There is nothing unprecedented about scientists criticizing presidents or campaigning against politicians. But this year’s controversy was bigger and shriller than any since 1964, when many prominent scientists and engineers mobilized against Barry Goldwater, helping to brand the Arizona Senator as intellectually and temperamentally unfit for the presidency. Launched by a member of President Lyndon Johnson’s family and organized under the banner “Scientists and Engineers for Johnson-Humphrey,” the group raised half a million dollars and registered 50,000 members. They opened an office in Washington, paid for thousands of radio ads, and published a booklet called The Alternative is Frightening.

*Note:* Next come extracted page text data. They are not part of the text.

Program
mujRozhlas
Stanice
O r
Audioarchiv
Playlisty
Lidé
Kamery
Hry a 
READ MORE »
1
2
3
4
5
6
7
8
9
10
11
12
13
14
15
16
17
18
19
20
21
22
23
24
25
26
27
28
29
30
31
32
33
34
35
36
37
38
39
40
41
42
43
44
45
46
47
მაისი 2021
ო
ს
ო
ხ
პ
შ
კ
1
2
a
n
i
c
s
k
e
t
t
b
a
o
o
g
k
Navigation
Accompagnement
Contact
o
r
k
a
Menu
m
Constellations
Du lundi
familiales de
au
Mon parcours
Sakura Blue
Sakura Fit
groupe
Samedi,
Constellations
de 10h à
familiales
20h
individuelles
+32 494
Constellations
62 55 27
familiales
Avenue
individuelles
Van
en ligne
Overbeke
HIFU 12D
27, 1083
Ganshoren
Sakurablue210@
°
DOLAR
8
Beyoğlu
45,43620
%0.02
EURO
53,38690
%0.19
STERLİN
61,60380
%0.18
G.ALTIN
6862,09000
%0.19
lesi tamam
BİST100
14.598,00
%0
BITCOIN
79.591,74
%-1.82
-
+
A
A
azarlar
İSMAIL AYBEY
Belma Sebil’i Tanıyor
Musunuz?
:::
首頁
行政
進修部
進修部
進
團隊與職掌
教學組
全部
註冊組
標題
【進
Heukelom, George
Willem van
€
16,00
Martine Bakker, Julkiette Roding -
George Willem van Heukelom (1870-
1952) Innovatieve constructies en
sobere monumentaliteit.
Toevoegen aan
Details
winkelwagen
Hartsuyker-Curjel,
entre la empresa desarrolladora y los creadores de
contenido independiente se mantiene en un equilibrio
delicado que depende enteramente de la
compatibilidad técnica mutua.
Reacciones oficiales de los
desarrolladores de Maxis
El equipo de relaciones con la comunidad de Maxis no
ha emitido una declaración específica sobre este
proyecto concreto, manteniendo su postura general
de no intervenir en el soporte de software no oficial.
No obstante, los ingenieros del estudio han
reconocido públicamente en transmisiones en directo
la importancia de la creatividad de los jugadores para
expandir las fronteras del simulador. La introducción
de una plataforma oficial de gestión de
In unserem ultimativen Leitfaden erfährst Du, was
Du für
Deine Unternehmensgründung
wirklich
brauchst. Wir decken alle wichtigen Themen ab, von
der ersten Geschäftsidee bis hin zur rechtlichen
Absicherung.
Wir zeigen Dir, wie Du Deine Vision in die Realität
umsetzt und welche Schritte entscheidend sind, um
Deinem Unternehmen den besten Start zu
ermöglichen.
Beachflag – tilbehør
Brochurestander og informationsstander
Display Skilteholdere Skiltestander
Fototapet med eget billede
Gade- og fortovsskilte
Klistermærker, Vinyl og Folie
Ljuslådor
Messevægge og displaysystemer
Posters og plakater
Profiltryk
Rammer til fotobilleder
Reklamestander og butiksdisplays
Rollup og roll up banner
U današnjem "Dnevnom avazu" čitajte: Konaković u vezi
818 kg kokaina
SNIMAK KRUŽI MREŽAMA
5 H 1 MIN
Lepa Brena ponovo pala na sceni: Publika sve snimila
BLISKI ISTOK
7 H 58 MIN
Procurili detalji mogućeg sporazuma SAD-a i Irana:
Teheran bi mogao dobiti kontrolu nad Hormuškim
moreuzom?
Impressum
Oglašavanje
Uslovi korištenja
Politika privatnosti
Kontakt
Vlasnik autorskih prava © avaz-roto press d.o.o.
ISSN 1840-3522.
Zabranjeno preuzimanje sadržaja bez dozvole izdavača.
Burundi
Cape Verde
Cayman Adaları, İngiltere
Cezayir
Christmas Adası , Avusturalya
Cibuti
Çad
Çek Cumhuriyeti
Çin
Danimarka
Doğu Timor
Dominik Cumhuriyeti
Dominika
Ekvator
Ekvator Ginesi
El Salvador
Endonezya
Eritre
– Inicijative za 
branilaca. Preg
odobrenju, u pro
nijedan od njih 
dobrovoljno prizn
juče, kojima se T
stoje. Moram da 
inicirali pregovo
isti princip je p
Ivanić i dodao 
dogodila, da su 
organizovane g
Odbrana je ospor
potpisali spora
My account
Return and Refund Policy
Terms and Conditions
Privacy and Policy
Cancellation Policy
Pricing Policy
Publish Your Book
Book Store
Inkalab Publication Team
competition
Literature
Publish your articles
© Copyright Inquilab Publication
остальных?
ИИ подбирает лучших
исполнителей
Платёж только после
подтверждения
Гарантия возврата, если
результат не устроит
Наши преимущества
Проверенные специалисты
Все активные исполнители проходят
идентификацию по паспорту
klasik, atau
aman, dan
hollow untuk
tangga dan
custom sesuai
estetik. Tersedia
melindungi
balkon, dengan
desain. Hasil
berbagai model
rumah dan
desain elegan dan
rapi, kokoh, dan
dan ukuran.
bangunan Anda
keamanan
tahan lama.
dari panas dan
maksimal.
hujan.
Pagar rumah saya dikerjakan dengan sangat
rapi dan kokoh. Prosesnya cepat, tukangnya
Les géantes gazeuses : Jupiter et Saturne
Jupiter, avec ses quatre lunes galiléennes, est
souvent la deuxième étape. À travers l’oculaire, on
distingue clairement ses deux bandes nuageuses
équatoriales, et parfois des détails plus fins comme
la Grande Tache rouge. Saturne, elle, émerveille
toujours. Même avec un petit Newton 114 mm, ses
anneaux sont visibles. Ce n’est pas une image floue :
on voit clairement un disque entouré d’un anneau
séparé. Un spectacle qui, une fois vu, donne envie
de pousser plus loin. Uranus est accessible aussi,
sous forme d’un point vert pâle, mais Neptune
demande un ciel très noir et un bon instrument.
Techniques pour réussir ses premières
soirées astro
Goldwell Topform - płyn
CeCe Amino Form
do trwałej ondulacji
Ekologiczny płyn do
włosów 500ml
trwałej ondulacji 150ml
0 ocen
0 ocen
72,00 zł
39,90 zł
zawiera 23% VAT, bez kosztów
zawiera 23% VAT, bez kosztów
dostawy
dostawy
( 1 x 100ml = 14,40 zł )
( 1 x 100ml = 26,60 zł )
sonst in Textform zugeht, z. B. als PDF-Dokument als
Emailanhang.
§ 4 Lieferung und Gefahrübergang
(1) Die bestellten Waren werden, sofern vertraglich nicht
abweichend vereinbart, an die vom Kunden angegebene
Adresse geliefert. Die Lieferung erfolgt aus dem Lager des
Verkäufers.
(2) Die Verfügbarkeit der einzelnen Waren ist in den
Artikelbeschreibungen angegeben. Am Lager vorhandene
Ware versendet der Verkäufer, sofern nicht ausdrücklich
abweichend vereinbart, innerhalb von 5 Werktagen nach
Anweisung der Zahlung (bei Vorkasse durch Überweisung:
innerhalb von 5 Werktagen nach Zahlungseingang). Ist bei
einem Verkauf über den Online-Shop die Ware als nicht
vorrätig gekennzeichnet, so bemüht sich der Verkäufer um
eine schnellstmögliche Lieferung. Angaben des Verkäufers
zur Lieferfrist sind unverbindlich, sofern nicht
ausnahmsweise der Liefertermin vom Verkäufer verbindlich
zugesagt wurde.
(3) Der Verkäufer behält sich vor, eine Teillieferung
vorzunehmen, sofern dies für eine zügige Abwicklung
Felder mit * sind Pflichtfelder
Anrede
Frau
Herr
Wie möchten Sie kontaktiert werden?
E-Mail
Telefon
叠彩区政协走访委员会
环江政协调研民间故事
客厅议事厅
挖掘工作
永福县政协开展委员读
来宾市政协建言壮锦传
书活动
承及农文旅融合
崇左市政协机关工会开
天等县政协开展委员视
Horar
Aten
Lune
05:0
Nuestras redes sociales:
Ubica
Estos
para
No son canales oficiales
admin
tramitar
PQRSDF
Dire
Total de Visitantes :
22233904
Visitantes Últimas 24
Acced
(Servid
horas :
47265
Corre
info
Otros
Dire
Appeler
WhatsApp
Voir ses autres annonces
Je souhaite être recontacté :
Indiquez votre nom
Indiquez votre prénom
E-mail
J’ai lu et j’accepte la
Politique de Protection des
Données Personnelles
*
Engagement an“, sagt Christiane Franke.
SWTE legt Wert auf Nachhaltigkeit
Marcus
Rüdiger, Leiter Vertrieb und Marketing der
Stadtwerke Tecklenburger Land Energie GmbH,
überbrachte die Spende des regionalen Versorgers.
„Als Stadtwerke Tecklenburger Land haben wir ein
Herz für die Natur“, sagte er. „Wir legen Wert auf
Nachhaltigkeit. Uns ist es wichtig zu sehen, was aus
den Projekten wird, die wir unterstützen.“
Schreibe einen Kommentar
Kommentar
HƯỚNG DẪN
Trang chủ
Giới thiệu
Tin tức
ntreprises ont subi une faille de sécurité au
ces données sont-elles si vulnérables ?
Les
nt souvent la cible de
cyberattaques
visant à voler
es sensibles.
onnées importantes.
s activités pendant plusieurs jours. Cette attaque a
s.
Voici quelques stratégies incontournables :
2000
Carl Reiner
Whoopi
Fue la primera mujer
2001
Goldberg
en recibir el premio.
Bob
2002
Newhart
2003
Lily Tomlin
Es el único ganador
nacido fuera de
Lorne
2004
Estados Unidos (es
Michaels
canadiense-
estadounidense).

The group, which included several scientists and engineers involved in the development of nuclear weapons, emphasized Goldwater’s supposedly itchy nuclear trigger finger.
But after Goldwater’s landslide defeat, some of the scientists involved were left with “serious misgivings,” as recounted by Daniel S. Greenberg in his 2001 book Science, Money, and Politics:
Even among scientists alarmed by Goldwater’s nuclear rhetoric, science’s turn to overt partisan politics was troublesome and unacceptable…. After the Johnson-Goldwater contest, science’s reversion to its apolitical tradition in national elections can be attributed, in part, to the absence of a serious candidate with the fearsome qualities of Barry Goldwater. But another factor was at work, too: misgivings among scientists about the propriety of science engaging in partisan politics. Was it right to entangle science, an enterprise dedicated to truth-seeking, in the messy business of politics?
In the past few years, many scientists have again mobilized politically, both to oppose President Bush’s policies and to endorse John Kerry. Their campaign was not as large or effective as that of 1964, but “Scientists for Kerry” tried to make the race a battle between science and its enemies, and the mainstream press sometimes followed their lead in framing election-year stories about science policy. Now that President Bush has been reelected, we can only wonder whether these new activist-scientists will shrink away from high-stakes partisan politics, or whether the recent battles have merely whetted their appetites for more.